EXERCISE DESCRIPTION – Using the listing that follows, return every line with the word "START".

DATA FOR THIS TASK –

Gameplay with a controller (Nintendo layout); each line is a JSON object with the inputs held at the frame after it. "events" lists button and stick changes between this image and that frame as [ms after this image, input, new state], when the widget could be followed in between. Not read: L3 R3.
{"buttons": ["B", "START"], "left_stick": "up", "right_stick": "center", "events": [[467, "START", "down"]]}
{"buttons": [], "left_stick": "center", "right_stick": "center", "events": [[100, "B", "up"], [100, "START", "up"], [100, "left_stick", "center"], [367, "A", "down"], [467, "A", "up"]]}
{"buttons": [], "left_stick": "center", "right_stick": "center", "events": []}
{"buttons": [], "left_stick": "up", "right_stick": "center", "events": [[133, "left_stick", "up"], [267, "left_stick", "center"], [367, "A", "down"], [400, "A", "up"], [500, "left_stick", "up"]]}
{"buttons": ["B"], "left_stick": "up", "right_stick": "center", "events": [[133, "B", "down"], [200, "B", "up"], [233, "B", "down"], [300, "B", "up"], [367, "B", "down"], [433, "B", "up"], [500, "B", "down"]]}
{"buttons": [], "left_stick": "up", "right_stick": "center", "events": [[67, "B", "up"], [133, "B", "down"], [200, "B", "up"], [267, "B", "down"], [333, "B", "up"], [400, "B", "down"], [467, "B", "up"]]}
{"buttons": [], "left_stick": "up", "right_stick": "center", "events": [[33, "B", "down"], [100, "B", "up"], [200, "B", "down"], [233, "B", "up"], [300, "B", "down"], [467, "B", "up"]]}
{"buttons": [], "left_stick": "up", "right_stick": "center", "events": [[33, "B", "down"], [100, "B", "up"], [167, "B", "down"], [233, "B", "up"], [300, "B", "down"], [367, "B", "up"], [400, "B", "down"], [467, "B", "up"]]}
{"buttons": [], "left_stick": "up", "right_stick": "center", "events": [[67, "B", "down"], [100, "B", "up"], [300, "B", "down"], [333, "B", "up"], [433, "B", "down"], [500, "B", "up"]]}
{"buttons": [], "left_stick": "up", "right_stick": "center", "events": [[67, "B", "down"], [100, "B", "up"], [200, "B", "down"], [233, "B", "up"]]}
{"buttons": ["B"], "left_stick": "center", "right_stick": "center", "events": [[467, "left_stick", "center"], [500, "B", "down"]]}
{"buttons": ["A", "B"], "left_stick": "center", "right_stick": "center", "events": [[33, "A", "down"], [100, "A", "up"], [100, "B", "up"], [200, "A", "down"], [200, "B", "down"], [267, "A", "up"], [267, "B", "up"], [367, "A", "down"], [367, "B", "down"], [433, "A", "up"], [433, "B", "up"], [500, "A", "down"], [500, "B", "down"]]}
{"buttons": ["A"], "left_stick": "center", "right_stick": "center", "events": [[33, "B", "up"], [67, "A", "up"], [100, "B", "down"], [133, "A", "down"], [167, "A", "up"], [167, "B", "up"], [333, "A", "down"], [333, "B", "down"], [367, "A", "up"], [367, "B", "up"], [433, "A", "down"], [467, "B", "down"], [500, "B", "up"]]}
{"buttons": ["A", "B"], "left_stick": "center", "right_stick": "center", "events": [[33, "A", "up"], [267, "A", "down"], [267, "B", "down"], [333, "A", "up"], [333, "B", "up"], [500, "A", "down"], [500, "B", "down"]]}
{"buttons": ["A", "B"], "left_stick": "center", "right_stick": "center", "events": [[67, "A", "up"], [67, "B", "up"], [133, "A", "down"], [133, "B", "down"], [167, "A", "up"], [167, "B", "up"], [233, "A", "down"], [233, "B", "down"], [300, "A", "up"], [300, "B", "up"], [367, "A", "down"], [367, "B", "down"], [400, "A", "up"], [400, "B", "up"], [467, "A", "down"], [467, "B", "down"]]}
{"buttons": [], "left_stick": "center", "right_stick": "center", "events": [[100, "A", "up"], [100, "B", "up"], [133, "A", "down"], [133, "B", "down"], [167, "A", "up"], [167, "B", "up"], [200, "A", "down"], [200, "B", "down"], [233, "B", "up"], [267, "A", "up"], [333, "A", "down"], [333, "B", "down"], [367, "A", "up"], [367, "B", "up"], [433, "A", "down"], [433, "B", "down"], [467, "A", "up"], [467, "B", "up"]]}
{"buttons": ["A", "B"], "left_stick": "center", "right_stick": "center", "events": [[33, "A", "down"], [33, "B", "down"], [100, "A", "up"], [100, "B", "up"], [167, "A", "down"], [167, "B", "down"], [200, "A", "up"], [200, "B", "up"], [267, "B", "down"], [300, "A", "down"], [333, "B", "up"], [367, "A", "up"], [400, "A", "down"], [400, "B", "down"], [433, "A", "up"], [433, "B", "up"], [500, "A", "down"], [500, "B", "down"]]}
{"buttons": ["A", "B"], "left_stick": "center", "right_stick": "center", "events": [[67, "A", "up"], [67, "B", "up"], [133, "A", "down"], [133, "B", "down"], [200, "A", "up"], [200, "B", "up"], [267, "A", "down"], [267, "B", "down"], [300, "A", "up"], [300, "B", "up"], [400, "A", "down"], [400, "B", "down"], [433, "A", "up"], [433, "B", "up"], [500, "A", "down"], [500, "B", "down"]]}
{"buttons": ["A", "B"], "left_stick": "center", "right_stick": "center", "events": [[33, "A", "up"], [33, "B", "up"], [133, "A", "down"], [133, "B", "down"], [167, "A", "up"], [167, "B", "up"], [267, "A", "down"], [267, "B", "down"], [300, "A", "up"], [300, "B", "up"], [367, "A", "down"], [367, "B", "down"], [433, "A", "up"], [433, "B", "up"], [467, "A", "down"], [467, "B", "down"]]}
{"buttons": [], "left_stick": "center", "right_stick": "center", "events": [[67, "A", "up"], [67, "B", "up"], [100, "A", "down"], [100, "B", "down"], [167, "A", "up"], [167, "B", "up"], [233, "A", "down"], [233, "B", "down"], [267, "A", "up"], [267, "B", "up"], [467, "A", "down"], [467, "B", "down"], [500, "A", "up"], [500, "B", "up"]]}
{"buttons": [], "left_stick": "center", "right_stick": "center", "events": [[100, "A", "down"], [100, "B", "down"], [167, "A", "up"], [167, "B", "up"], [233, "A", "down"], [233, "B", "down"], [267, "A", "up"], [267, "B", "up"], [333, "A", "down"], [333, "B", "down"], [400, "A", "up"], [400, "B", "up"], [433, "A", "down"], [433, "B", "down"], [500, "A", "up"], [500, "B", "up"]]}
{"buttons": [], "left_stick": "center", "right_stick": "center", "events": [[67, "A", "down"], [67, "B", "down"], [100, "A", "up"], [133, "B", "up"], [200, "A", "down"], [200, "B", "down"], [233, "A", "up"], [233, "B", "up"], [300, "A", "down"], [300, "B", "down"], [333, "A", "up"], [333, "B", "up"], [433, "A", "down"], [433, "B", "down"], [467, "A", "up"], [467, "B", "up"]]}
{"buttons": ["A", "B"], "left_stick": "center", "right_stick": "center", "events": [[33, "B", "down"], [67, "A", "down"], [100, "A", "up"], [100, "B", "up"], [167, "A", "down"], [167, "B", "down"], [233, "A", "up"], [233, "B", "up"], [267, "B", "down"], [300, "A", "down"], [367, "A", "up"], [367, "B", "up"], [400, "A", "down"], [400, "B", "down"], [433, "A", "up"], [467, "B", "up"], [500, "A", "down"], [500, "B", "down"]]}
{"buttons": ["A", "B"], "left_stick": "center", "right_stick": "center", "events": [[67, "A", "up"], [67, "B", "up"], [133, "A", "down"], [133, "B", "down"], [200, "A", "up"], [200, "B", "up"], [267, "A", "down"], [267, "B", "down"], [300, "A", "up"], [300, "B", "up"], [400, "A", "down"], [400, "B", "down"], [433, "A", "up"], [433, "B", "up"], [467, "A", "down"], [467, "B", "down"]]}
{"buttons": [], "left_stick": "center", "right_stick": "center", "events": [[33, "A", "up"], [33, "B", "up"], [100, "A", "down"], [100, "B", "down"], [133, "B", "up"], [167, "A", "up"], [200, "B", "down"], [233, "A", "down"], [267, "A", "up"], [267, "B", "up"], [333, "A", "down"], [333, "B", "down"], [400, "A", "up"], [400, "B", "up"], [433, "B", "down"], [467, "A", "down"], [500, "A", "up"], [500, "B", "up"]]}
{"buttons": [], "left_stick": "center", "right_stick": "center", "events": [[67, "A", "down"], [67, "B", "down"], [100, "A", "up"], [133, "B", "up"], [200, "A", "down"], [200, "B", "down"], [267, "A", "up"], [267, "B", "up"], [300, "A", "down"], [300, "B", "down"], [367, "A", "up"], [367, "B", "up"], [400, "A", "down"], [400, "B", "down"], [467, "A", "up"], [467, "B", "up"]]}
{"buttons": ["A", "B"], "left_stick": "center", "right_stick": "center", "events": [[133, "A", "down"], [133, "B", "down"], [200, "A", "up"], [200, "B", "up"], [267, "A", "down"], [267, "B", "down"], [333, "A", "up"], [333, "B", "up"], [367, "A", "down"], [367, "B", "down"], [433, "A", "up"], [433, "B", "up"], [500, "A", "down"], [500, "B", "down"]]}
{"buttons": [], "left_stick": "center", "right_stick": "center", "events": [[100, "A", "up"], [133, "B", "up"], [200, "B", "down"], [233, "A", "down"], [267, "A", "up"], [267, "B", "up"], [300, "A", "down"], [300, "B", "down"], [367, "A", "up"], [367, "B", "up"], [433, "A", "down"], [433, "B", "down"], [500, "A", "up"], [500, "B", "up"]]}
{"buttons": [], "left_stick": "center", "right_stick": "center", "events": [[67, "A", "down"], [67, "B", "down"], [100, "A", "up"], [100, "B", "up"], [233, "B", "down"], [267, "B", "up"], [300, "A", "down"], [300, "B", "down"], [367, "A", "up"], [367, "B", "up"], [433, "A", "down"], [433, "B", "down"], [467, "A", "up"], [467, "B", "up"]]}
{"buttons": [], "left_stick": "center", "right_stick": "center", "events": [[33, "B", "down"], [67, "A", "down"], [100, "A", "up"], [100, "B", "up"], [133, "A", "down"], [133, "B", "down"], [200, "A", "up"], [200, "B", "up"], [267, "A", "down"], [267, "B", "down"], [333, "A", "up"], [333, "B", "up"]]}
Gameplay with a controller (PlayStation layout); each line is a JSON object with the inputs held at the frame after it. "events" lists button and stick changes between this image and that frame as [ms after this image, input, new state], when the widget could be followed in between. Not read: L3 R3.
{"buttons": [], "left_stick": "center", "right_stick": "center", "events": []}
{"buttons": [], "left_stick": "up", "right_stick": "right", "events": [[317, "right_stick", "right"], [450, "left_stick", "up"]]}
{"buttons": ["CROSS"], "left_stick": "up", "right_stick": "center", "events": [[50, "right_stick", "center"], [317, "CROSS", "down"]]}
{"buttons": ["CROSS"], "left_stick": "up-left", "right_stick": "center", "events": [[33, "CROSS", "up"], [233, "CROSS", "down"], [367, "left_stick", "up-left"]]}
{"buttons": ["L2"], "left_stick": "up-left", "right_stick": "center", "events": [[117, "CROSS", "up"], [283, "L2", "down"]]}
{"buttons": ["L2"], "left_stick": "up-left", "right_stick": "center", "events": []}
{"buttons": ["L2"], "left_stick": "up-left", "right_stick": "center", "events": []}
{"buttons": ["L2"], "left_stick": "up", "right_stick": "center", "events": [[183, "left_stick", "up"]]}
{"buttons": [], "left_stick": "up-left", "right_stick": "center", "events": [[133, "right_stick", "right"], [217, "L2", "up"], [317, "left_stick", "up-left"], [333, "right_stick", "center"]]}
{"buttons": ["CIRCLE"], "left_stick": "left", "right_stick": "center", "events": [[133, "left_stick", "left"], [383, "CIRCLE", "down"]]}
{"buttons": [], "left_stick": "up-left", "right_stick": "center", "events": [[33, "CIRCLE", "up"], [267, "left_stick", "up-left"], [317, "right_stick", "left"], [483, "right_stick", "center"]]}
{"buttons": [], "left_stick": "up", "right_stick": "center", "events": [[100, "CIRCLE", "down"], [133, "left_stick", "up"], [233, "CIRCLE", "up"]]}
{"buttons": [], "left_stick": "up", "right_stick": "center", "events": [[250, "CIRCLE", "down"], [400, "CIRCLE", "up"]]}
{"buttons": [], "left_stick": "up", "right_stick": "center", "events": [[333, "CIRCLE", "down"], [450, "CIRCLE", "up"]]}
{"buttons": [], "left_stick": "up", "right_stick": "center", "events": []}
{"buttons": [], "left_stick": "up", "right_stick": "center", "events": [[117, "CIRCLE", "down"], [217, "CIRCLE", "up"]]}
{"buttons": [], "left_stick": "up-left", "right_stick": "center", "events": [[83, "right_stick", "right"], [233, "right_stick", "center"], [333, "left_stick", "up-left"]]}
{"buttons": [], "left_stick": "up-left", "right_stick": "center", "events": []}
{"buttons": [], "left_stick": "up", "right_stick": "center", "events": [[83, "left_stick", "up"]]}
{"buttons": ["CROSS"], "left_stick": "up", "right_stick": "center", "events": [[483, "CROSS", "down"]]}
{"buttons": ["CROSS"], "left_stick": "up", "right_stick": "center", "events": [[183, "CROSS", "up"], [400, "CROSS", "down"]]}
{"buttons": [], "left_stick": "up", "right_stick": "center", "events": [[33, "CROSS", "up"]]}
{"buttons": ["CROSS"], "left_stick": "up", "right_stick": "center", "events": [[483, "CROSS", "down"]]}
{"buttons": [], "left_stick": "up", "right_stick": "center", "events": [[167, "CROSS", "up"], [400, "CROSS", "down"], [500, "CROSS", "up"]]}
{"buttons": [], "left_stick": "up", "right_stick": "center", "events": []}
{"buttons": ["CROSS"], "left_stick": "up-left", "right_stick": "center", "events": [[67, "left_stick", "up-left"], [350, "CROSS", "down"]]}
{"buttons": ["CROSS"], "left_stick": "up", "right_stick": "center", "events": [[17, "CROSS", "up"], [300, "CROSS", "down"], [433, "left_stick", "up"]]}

ANSWER TO THE EXERCISE –
{"buttons": ["B", "START"], "left_stick": "up", "right_stick": "center", "events": [[467, "START", "down"]]}
{"buttons": [], "left_stick": "center", "right_stick": "center", "events": [[100, "B", "up"], [100, "START", "up"], [100, "left_stick", "center"], [367, "A", "down"], [467, "A", "up"]]}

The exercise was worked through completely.